Poe, Edgar Allan
About the Author:
Edgar Allan Poe was born in Boston, USA on the 19th January 1809. He was, variously, a writer, poet, editor and literary critic. Poe died, under somewhat mysterious circumstances in Baltimore, USA in 1849.
AVERAGE REVIEW SCORE:
3 out of 5
The Complete Stories
A collection of all of Poe's prose fiction including classic short stories such as 'The Fall of the House of Usher', 'The Pit and the Pendulum', 'The Telltale Heart', 'The Murders in the Rue Morgue' and his only novel, 'The Narrative of Arthur Gordon Pym'.
Poe is a titan of 19th Century literature and is (albeit debatably) the most influential American writer of all time. His grasp of the macabre was second to none and, as a result, there are some truly exceptional short stories on offer here. However, it has to be admitted that just because he was a great writer, it doesn't mean that everything he wrote was great.
What's good here is truly brilliant, with Poe's cunning prose doing an amazing job of not only setting the tone of his stories but also getting you invested in feelings of the characters. Nowhere is this more apparent than in 'The Narrative of Arthur Gordon Pym', which sees the titular character stow away on a ship going to sea, face ruthless mutineers, survive being cast adrift and, eventually, journeying farther into the Antarctic than any explorer before him. Having read this epic adventure story, it came as no surprise to me to then learn that it was considered one of the primary influences on the great Jules Verne's scientific romances.
Of course it is Poe's horror stories that he's most famous for and having them all collected here allows you to see the deep trauma that his young (cousin-) wife's death left on his psyche, with numerous stories tackling the concepts of recently departed loved ones, not to mention a seeming morbid fascination with the idea of premature burial.
Also here we have 'The Murders in the Rue Morgue', the story with which Poe created the detective mystery genre as we know it, paving the way for the likes of Arthur Conan Doyle and Agatha Christie. If you've never read this story and don't know 'whodunnit', then I recommend seeking it out just for the way the story seems to subvert a genre that it only just invented. Seriously, it's bonkers.
As I've said though, not everything here is gold. In fact there are various pieces of writing here which I found incredibly tedious. Many of these were Poe's satirical diatribes which, whilst perhaps witty at the time, come across now as positively bitchy. Okay Edgar, we get it; you don't like the editor of that rival magazine!

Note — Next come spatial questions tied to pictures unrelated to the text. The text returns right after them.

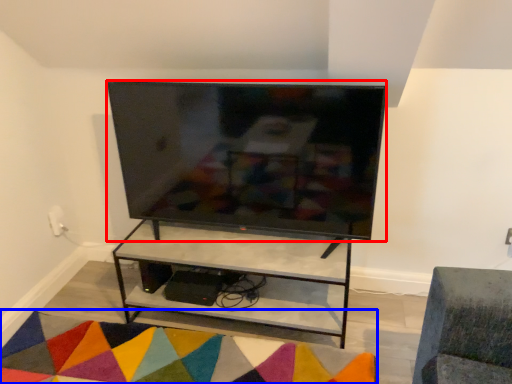
Question: Which point is further to the camera, television (highlighted by a red box) or mat (highlighted by a blue box)?

Choices:
 (A) television
 (B) mat

Answer: (A)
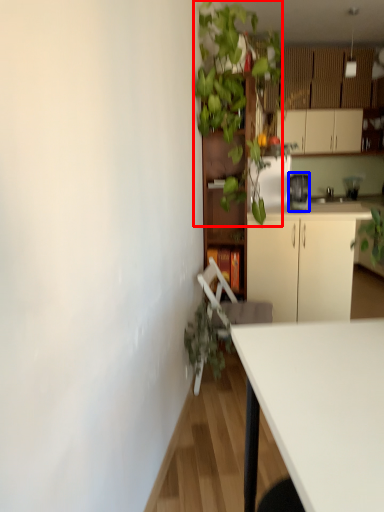
Question: Among these objects, which one is nearest to the camera, vegetation (highlighted by a red box) or appliance (highlighted by a blue box)?

Choices:
 (A) vegetation
 (B) appliance

Answer: (A)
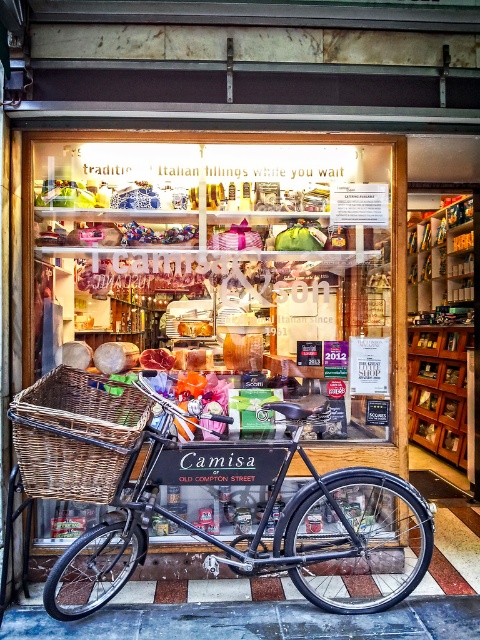
You are standing in front of the Camisa shop on Old Compton Street and need to place a new display stand for a promotional event. The stand requires a space that is not occupied by the matte black bicycle at center. Based on the coordinates provided, where should you position the stand to avoid overlapping with the bicycle?

The matte black bicycle at center is located at coordinates point (x=259, y=522). To avoid overlapping, position the display stand in an area outside these coordinates, such as to the left or right of the bicycle.

You are standing in front of the Camisa shop on Old Compton Street. You notice two points marked on the display window. The first point is at coordinates point (328,317) and the second is at point (19,454). If you were to touch both points through the glass, which point would feel closer to your hand?

Point (19,454) is closer to your hand because it is nearer to the camera than point (328,317), which is further away.

From the picture: You are a customer trying to reach the items in the display window of Camisa shop. You notice both the wooden crate at center and the woven brown basket at center. Which one do you think you can easily lift and carry since it might be lighter?

The woven brown basket at center is smaller in size than the wooden crate at center, so it is likely lighter and easier to lift and carry.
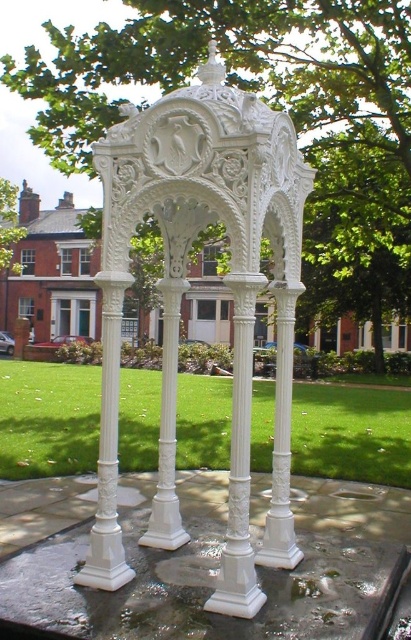
You are planning to install a new lighting system for the white carved gazebo at center and the green leafy tree at center. Which object requires taller lighting poles to accommodate its height?

The green leafy tree at center requires taller lighting poles because it is taller than the white carved gazebo at center.

You are standing at the point closest to the ornate structure in the image. There are two points marked on the ground, one at coordinates point (362, 148) and the other at point (103, 368). Which of these points is farther away from your current position?

Point (362, 148) is farther away from your current position because it is stated to be behind point (103, 368), indicating a greater distance from the observer.

You are a visitor in the park and want to take a photo of the white carved gazebo at center and the green leafy tree at center. Which object is casting a shadow on the other?

The green leafy tree at center is casting a shadow on the white carved gazebo at center because the gazebo is below the tree.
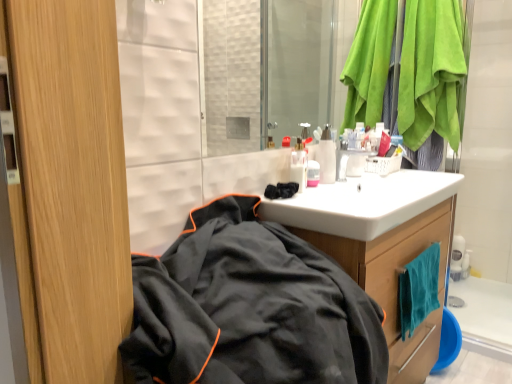
Question: Does black fabric jacket at lower left have a lesser height compared to wooden cabinet at center?

Choices:
 (A) no
 (B) yes

Answer: (B)

Question: From a real-world perspective, is black fabric jacket at lower left physically below wooden cabinet at center?

Choices:
 (A) yes
 (B) no

Answer: (B)

Question: Is black fabric jacket at lower left positioned beyond the bounds of wooden cabinet at center?

Choices:
 (A) yes
 (B) no

Answer: (A)

Question: Considering the relative sizes of black fabric jacket at lower left and wooden cabinet at center in the image provided, is black fabric jacket at lower left wider than wooden cabinet at center?

Choices:
 (A) no
 (B) yes

Answer: (B)

Question: Considering the relative sizes of black fabric jacket at lower left and wooden cabinet at center in the image provided, is black fabric jacket at lower left bigger than wooden cabinet at center?

Choices:
 (A) no
 (B) yes

Answer: (A)

Question: Can you confirm if black fabric jacket at lower left is thinner than wooden cabinet at center?

Choices:
 (A) no
 (B) yes

Answer: (A)

Question: Can you confirm if wooden cabinet at center is positioned to the right of green suede towel at upper right?

Choices:
 (A) no
 (B) yes

Answer: (A)

Question: Considering the relative sizes of wooden cabinet at center and green suede towel at upper right in the image provided, is wooden cabinet at center wider than green suede towel at upper right?

Choices:
 (A) yes
 (B) no

Answer: (A)

Question: Is wooden cabinet at center outside green suede towel at upper right?

Choices:
 (A) yes
 (B) no

Answer: (A)

Question: Can you confirm if wooden cabinet at center is shorter than green suede towel at upper right?

Choices:
 (A) no
 (B) yes

Answer: (A)

Question: Is wooden cabinet at center turned away from green suede towel at upper right?

Choices:
 (A) no
 (B) yes

Answer: (A)

Question: Is wooden cabinet at center further to the viewer compared to green suede towel at upper right?

Choices:
 (A) yes
 (B) no

Answer: (B)

Question: Does white glossy sink at center appear on the left side of pink glossy container at center, marked as the first toiletry in a right-to-left arrangement?

Choices:
 (A) no
 (B) yes

Answer: (A)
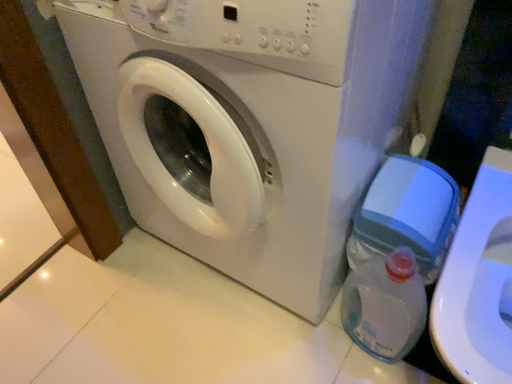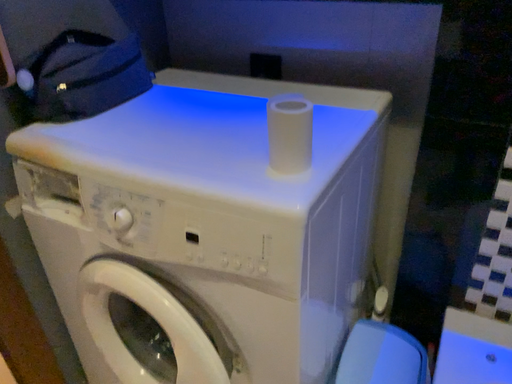
Question: How did the camera likely rotate when shooting the video?

Choices:
 (A) rotated downward
 (B) rotated upward

Answer: (B)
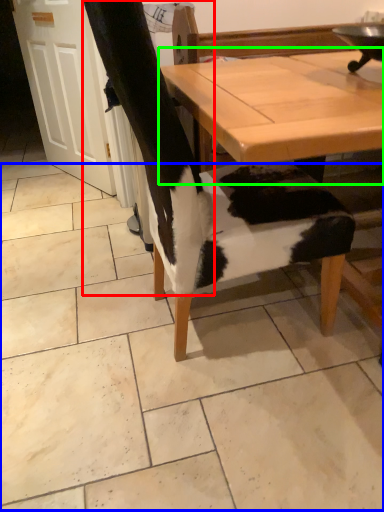
Question: Which object is positioned farthest from leg (highlighted by a red box)? Select from tile (highlighted by a blue box) and table (highlighted by a green box).

Choices:
 (A) tile
 (B) table

Answer: (A)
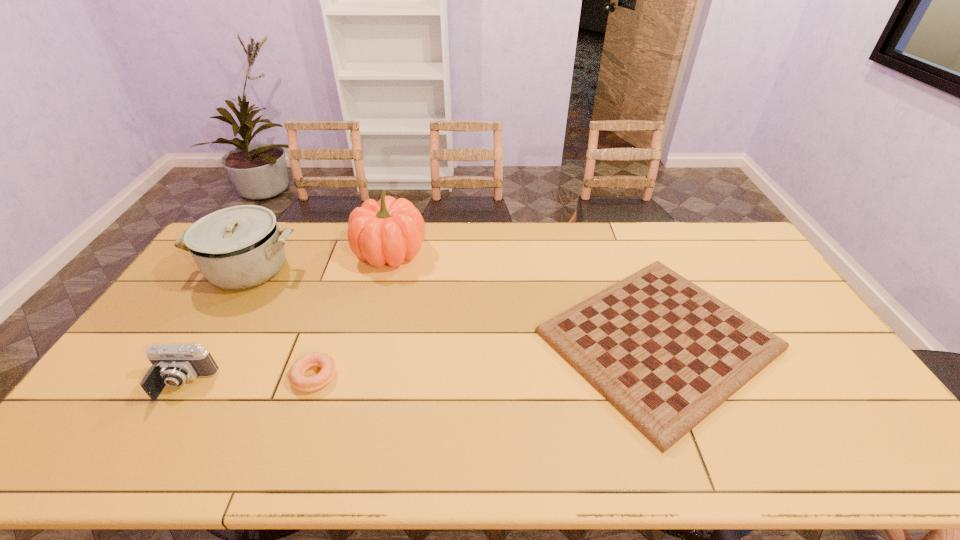
Identify the location of free space that is in between the rightmost object and the bagel. The height and width of the screenshot is (540, 960). (487, 358).

The width and height of the screenshot is (960, 540). Identify the location of free spot between the third shortest object and the second tallest object. (216, 327).

Where is `object that is the nearest to the fourth shortest object`? This screenshot has height=540, width=960. object that is the nearest to the fourth shortest object is located at coordinates (391, 230).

I would say in conclusion then, that this is definitely not the best way to experience Poe's work if, like me, it was his 'speculative fiction' which interests you. Or, at least, I wouldn't recommend reading it from cover to cover as I did; there's just too much tedium between the moments of undeniable genius. Maybe either pick up a collection just of his better stories or keep this on a shelf and dip into it from time to time (avoiding the pitfalls).